対象テキスト:
W 昭 和・平 成 編

〈その 2-6〉






【 目 次 】



1.「昭和・平成の美術史書」から、近代日本の仏像評価の変遷、特徴を見る

(1)採り上げ仏像をみてみた、昭和・平成の美術史書、仏像本

(2)近現代(明治〜平成)を通じての、主要美術史書における採り上げ仏像〜一覧リスト

(3)一覧リストの仏像の顔ぶれからみる、近代仏像評価の変遷
〜明治期と昭和以降との比較を中心に

@昭和以降美術史書、90年余の間に登場する仏像の顔ぶれを見る

A明治期以降現代まで、一貫して高評価の仏像は?〜100年定番仏像〜

B昭和以降になってから高評価を獲得した仏像
〜昭和・平成に、新たに定番仏像に登場の顔ぶれ
C昭和以降に初登場となる仏像〜明治期、採り上げ無し

D昭和以降の仏像評価の変化の特徴〜明治期との比較、対比

E戦後(昭和20年代以降)、平安前期仏像、一躍高評価獲得への軌跡を振り返る

F昭和期以降、姿を消した主要仏像〜明治期、複数美術書が採り上げ

(4)近代通期(明治〜平成)の主要美術史書の時代別ラインアップ件数、シェアから「仏像評価の変遷」を見る


2.「国宝指定」の仏像の顔ぶれと、美術史書採り上げ仏像を比較してみる


3.明治以来、近代仏像評価の変遷と、時代精神の投影を振り返る





(2)近現代(明治〜平成)を通じての、主要美術史書における採り上げ仏像〜一覧リスト



昭和以降の代表的な日本美術史概説書4冊(「昭和以降主要美術史概説書」と呼ぶこととします)、戦後以降に発刊された人気の仏像、魅力ある仏像を選んだ本、4冊「人気、魅力仏像書」と呼ぶこととします)に採り上げられている仏像のリストを作ってみました。

データ抜粋:
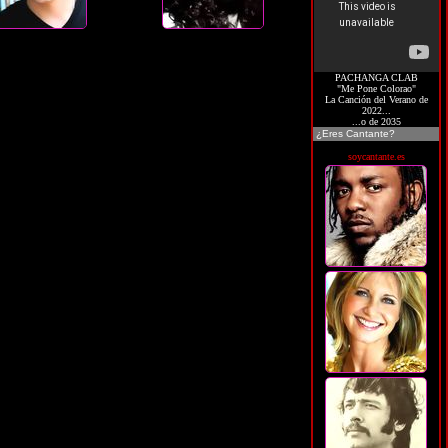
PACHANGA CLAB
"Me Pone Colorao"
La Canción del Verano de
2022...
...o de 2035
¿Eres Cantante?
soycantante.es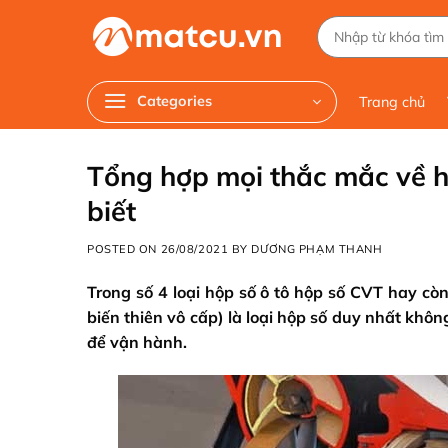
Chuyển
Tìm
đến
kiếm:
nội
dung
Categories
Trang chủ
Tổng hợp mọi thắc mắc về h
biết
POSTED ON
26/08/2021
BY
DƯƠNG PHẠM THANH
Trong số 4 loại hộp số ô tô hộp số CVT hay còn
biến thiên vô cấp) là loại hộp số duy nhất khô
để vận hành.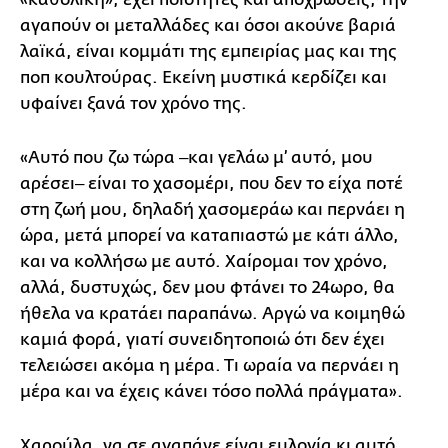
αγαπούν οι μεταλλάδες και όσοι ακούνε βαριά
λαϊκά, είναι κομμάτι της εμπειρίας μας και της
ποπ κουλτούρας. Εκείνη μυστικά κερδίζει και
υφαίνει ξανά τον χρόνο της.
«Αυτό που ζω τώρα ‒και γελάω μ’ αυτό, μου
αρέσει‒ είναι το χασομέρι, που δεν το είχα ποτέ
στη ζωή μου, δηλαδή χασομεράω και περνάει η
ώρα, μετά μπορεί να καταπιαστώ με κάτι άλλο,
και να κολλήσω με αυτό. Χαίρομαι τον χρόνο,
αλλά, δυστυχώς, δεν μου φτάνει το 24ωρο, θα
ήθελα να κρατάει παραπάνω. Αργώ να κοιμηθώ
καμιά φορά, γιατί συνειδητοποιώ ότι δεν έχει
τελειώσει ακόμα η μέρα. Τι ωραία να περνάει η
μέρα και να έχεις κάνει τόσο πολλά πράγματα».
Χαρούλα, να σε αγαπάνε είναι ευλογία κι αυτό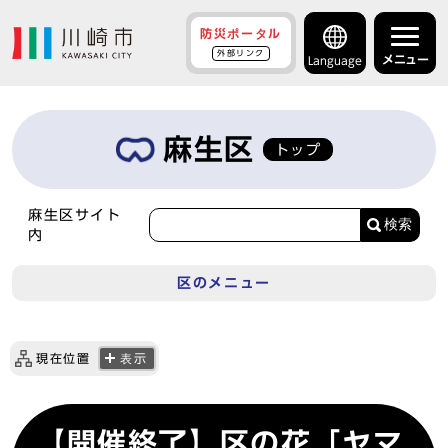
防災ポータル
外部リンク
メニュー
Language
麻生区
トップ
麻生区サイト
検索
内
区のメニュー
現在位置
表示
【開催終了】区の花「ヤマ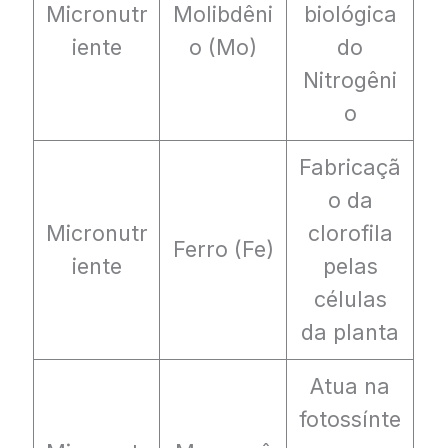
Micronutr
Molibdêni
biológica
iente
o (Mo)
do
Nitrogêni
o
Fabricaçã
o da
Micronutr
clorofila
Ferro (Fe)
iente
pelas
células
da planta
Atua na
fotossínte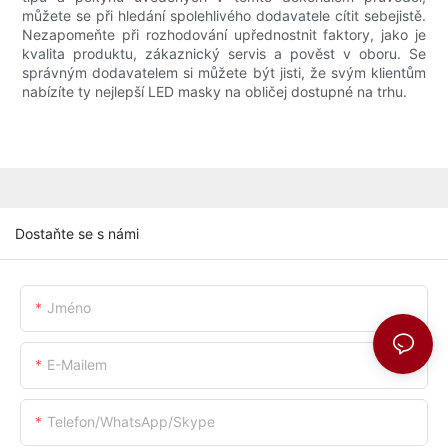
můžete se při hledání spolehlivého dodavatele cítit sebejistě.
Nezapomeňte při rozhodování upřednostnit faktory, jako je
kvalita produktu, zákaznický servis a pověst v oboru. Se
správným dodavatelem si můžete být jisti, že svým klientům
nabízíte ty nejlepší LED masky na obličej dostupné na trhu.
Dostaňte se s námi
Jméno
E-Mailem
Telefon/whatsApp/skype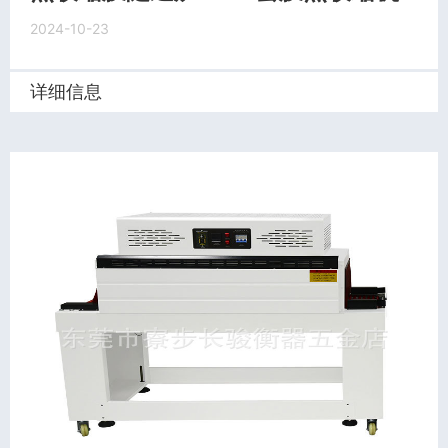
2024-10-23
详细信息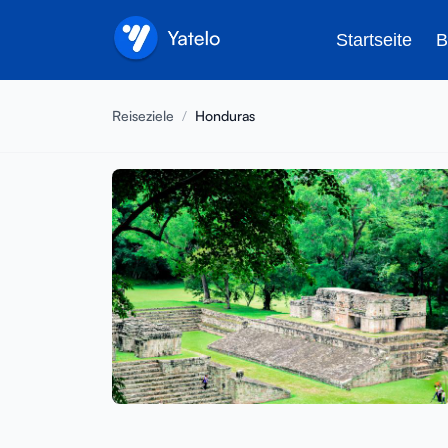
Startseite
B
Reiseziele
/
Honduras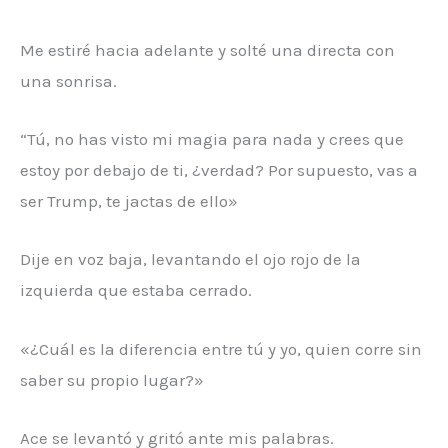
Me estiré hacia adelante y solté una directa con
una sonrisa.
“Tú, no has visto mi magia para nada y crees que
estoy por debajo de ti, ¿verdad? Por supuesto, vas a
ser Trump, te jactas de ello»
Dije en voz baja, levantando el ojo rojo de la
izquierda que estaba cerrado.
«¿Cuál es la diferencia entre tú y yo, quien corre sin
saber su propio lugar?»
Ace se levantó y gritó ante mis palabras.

==

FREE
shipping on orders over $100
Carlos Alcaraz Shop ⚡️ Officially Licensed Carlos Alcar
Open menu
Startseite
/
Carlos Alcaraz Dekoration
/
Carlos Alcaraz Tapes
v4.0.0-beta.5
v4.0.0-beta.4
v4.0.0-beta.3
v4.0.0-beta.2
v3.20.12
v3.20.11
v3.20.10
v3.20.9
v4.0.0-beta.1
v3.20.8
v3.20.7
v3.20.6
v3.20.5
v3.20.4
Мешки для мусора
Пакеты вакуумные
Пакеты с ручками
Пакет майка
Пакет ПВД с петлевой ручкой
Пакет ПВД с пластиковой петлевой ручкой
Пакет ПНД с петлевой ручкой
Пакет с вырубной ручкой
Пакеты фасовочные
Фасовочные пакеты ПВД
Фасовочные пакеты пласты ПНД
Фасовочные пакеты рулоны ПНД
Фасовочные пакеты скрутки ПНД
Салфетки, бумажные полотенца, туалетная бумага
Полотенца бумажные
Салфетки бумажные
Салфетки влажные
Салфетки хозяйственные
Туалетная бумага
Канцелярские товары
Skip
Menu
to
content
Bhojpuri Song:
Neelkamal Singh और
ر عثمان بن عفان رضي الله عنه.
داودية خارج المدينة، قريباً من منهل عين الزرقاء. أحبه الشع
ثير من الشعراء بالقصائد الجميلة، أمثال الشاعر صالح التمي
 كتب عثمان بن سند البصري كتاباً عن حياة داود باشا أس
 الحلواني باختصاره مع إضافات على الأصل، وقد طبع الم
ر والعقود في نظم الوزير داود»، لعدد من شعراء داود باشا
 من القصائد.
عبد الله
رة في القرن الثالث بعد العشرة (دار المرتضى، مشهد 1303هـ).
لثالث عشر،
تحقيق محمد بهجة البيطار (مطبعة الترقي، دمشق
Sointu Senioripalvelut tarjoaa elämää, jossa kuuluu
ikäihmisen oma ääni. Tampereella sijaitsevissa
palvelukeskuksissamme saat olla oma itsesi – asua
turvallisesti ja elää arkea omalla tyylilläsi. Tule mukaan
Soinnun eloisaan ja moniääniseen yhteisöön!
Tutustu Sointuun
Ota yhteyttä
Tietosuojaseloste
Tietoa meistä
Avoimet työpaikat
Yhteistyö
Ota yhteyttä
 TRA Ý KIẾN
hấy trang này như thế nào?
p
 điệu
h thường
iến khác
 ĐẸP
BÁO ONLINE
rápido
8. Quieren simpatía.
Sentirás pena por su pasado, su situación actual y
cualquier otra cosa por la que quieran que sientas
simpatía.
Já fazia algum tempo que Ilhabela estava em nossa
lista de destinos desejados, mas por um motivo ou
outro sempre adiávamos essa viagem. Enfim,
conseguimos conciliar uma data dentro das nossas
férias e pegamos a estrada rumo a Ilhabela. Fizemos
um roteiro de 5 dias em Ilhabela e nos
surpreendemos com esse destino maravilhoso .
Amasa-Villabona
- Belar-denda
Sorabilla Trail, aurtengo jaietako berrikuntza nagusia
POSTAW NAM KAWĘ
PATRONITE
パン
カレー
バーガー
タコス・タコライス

---

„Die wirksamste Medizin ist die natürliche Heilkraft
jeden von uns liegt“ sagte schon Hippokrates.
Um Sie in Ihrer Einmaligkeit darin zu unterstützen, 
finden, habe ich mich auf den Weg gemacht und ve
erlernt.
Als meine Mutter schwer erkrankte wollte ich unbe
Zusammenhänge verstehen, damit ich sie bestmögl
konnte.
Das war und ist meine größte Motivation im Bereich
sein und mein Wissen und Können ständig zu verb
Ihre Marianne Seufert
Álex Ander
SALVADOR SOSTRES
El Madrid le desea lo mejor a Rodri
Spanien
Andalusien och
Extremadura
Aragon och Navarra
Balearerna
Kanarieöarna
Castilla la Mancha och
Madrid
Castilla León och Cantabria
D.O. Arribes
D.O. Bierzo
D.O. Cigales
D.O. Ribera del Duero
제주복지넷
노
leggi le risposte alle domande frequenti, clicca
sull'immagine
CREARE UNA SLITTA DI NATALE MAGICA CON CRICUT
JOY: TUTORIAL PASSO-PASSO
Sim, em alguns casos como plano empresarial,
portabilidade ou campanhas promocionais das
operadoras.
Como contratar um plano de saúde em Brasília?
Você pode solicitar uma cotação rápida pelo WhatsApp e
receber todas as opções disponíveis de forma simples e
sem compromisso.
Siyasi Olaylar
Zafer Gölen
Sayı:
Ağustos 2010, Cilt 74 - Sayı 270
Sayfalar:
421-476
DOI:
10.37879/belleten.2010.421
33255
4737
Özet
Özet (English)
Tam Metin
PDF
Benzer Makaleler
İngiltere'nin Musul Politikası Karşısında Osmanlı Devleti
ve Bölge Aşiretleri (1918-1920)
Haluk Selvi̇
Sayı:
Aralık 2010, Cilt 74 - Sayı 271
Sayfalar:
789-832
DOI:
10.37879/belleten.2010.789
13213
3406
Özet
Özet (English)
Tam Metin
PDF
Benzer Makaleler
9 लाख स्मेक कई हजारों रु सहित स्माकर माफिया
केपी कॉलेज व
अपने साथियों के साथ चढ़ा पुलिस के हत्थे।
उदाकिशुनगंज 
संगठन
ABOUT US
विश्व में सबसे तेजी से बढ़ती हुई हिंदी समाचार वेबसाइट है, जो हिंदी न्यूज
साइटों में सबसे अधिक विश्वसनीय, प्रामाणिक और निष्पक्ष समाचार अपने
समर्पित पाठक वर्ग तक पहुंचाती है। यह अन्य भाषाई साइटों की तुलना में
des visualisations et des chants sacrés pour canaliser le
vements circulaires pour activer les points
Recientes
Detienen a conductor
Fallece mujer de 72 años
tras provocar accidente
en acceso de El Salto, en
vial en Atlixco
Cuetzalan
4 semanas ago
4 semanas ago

課題の構成:
1 - 仏像評価の変遷を扱った文章で、昭和以降の代表的な日本美術史概説書4冊はどう呼ぶことにされていますか。
2 - 仏像評価の変遷を扱った文章を、示されている最後の文の後から再開して書き進めてください。

解答一覧:
1 - 「昭和以降主要美術史概説書」と呼ぶことにされています。

2 -
「明治期の4大美術史書」の採り上げ仏像とも比較しやすいように、これを含めての一覧リストにしてみました。


別ページに、


として、掲載させていただきました。


300件ほどの数多い仏像が羅列された一覧リストになっていますので、ご覧いただいても、なかなかわかりにくいのではないかと思います。



【明治中期から平成まで、近代百年余の採り上げ仏像の変遷を通覧できるリスト】


このリストをじっくりご覧いただけると、

「昭和以降主要美術史概説書」では、美術史的に評価された仏像の昭和初期から平成まで、年代を追っての評価された仏像の推移や、

「人気、魅力仏像書」に採り上げられた人気仏像の顔ぶれと、「昭和以降主要美術史概説書」採り上げの美術史的評価仏像の顔ぶれの違いなど、

興味深くみていただけるのではないでしょうか。

また、「明治期の4大美術史書」採り上げ仏像を含めてご覧いただくことによって、明治から平成までの近現代の仏像評価の変遷を、年代を追ってその推移を通観していただけるものと思います。


各仏像のインデックスとなるセルに色付けをして、

・明治以来、継続して高評価の定番仏像(8書の美術史書のうち7書以上で採り上げ)
・昭和以降に初登場となる仏像
・昭和以降に姿を消す仏像

を、判別できるようにしてみましたので、参考にしていただければと思います。




(3)一覧リストの仏像の顔ぶれからみる、近代仏像評価の変遷
〜明治期と昭和以降との比較を中心に



この一覧リストから見て取れるもの、その特徴や変遷についてみてみたいと思います。



@昭和以降美術史書、90年余の間に登場する仏像の顔ぶれを見る



【昭和以降、年代による大きな顔ぶれ変化見られず
〜特記されるのは、戦後、地方仏の登場】


まず「昭和以降主要美術史概説書」に登場する仏像の顔ぶれを見て、昭和初期から平成までの90年余の中で、年代が進むにつれて、その顔ぶれに変化があるのかを考えてみましたが、取り立てての大きな変化の特徴は、特段みられませんでした。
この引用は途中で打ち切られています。